What is Paying Yourself First and Why Does it Matter?

Paying yourself first does not mean getting out cash from the ATM on the day your paycheck clears, or treating yourself to something special because of all the hard work you’ve been doing. To pay yourself first means to set aside a portion of that hard-earned paycheck in a savings account. This could be a traditional savings account, a retirement account, or any other type of savings (from a rainy day emergency fund to your special savings account for a vacation or a new car).

Bottom line: Paying yourself first is a better, more purposeful way to save money.

The tangible benefits are clear. It’s simply much easier to reach your $5,000 emergency fund goal when the $500 you save monthly comes out of your paycheck just as soon as you receive it. If instead of paying yourself first you decide to wait until you have a chance to go over your finances just before the rent is due then it’s likely that the money you could have, should have moved into savings will have already been spent. If this happens month after month, then that fund or savings account just won’t grow as intended.

Money experts often recommend paying yourself first because they know how powerful this shift can be. When you pay yourself first — and meet your monthly or bi-weekly savings goal immediately — you get the feel good jolt of a job well done. This psychological pat on the back can help us change our behavior, motivating us to save rather than spend. As we get into the practice of paying ourselves first, we also become accustomed to meeting goals. This can boost confidence levels and reverse feeling led by money, or rather, a lack of money to taking more of a productive mindset. In essence, when we pay ourselves first, we treat ourselves like we matter and are worth investing in and saving for; that’s a powerful message indeed.

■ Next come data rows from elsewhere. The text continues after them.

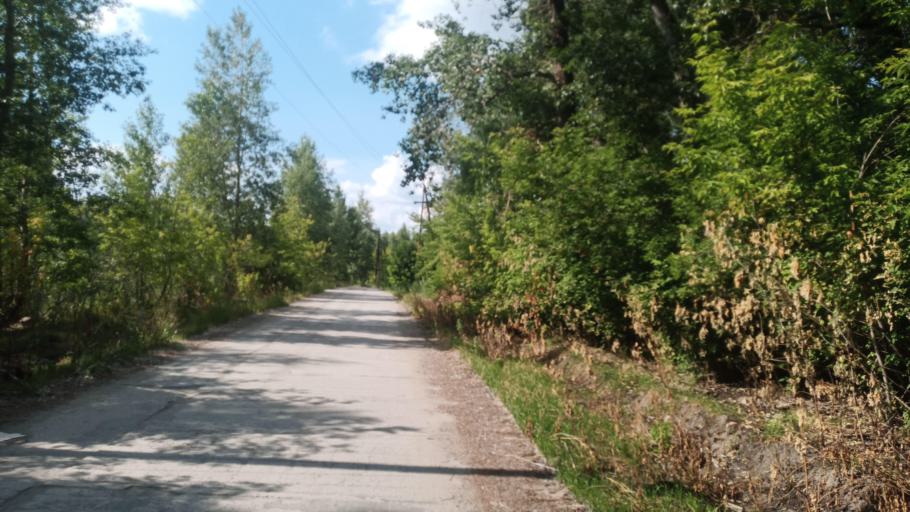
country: RU
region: Altai Krai
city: Zaton
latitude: 53.3389
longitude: 83.8063
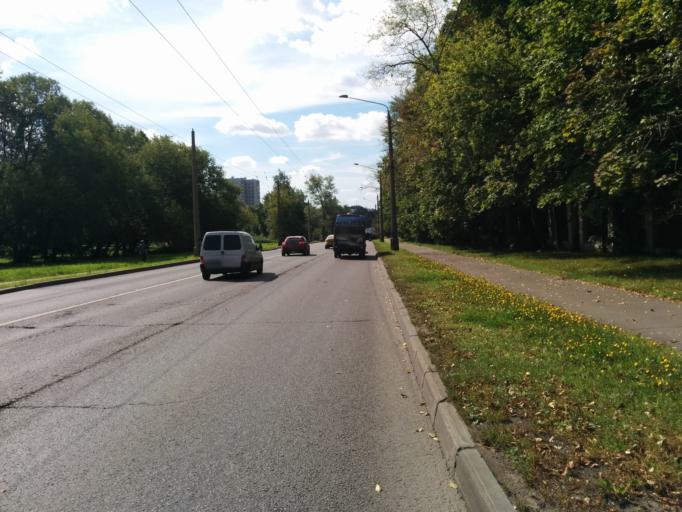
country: RU
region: Moscow
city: Ostankinskiy
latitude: 55.8161
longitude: 37.6177
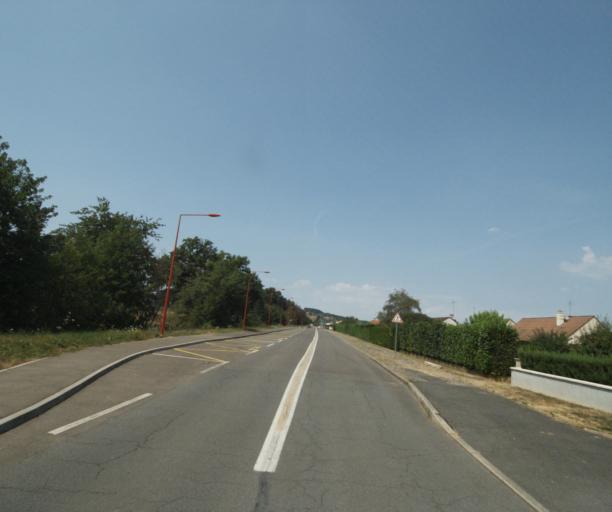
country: FR
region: Bourgogne
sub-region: Departement de Saone-et-Loire
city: Gueugnon
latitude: 46.6016
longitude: 4.0492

It doesn’t matter whether you’re saving $500 or $50 a month; what matters is prioritizing the goals of tomorrow over the transitory stuff of today. When you do this month after month, you build up resiliency and self-reliance. And there’s the added bonus that now, when a minor emergency pops up, you’ll have the funds to pay for it and you won’t have to stress about borrowing or finding the money.

How to Pay Yourself First

Since you can set up automatic deposits to a savings or retirement account, the pay yourself first approach allows you to spend a portion your money on your future before you spend it all on the present. To get started, simply set up a recurring transfer that goes from your primary checking account to your preferred savings account on the day you get paid. Once you set it up, your money will be transferred automatically and your savings will grow. If you prefer not to automate banking, manually transfer money to your savings vehicle once you’re paid.

Some people use this approach to fund their retirement accounts, while others set aside funds to improve their home, purchase a timeshare, or sock money away for their children’s college funds–or all of the above. No matter what your savings goals are, put the pay yourself first practice to work for you and you’ll see just how transformative it can be.